I believe that an entrepreneur is an entrepreneur,
whatever sector they're in. They can do anything.
An entrepreneur is characterized again by
passion about getting something done, moves with some pace and speed.
Willing to take risks, has high comfort for failure.
That applies in any context, in any milieu, in any sector.
The challenge, however,
for a funder who's interested in supporting social entrepreneurs
is that the notion of startup capital is very,
very different in a not for-profit setting
than it is in a for-profit setting.
In the for-profit setting you're betting on somebody who's going
to get to a point where they can spin out a product or a service,
something that has demand from buyers.
And so the notion of startup is I can get this,
I can spin that flywheel by providing some funding.
That roughly same philosophy has applied to social entrepreneurs.

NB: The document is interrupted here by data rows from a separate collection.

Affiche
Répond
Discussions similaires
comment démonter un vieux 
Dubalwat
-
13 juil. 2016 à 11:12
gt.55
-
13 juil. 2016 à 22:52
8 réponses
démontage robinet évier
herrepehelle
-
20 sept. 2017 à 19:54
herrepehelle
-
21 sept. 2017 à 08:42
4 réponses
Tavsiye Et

I am going to find people who have a great idea,
who show all of the characteristics and attributes
of being a great entrepreneur.
They're doing it for a social cause,
and I am going to back that person with startup capital.
And what happens is,
more often than not those social entrepreneurs
have no other capital coming in.
I know one funder who puts up $250,000 sort of per entrepreneur,
social entrepreneur over a five year period of time.
With the expectation that within five years or
by that five year horizon the social entrepreneurs
will figure out ways of raising other money.

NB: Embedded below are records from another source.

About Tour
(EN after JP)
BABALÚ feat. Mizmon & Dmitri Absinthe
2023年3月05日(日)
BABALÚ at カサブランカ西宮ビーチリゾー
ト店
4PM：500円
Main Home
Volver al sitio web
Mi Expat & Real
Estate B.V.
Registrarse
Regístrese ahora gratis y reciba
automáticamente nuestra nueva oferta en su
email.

There aren't that many other sources of funding.
Another consequence of that is it's tending
to fragment people who are really,
really talented, when they should be aggregating.
So you find people who are self-identifying as social
entrepreneurs finding that there's more and more sourced
of funding for social entrepreneurs going,
making the case for me to do this thing,
when in fact they should be aggregating themselves and say,
why don't we work together and develop something that can get to
a critical mass or can have sufficient scale to last forever.
And I am seeing really,
really fine people move out of big non-profit organizations to become
a social entrepreneur because they like the idea of a startup,
when I would really encourage them to be a sort of
positive deviant within their own organization.
I was actually just talking to a funder
the other day and I asked him,
have you ever thought about doing that.
Finding a big organization where it's
an established organization YMCA, Nature Conservancy, Care,
that's got an installed established presence,
big resources, but frankly probably kind of
plateaued on the yield curve a little bit.
And you see that with big non-profit's.
Have you ever thought about funding people in them,
to be an entrepreneur as the term used to be, the positive deviant,
somebody who could have the backing of a funder to drive
change in a big organization and take advantage of the
entrepreneurial characteristics of some individuals,
but the resource capacity of a big organization?
And I haven't seen that yet.
I think that's a niche for funding in the not for profit sector.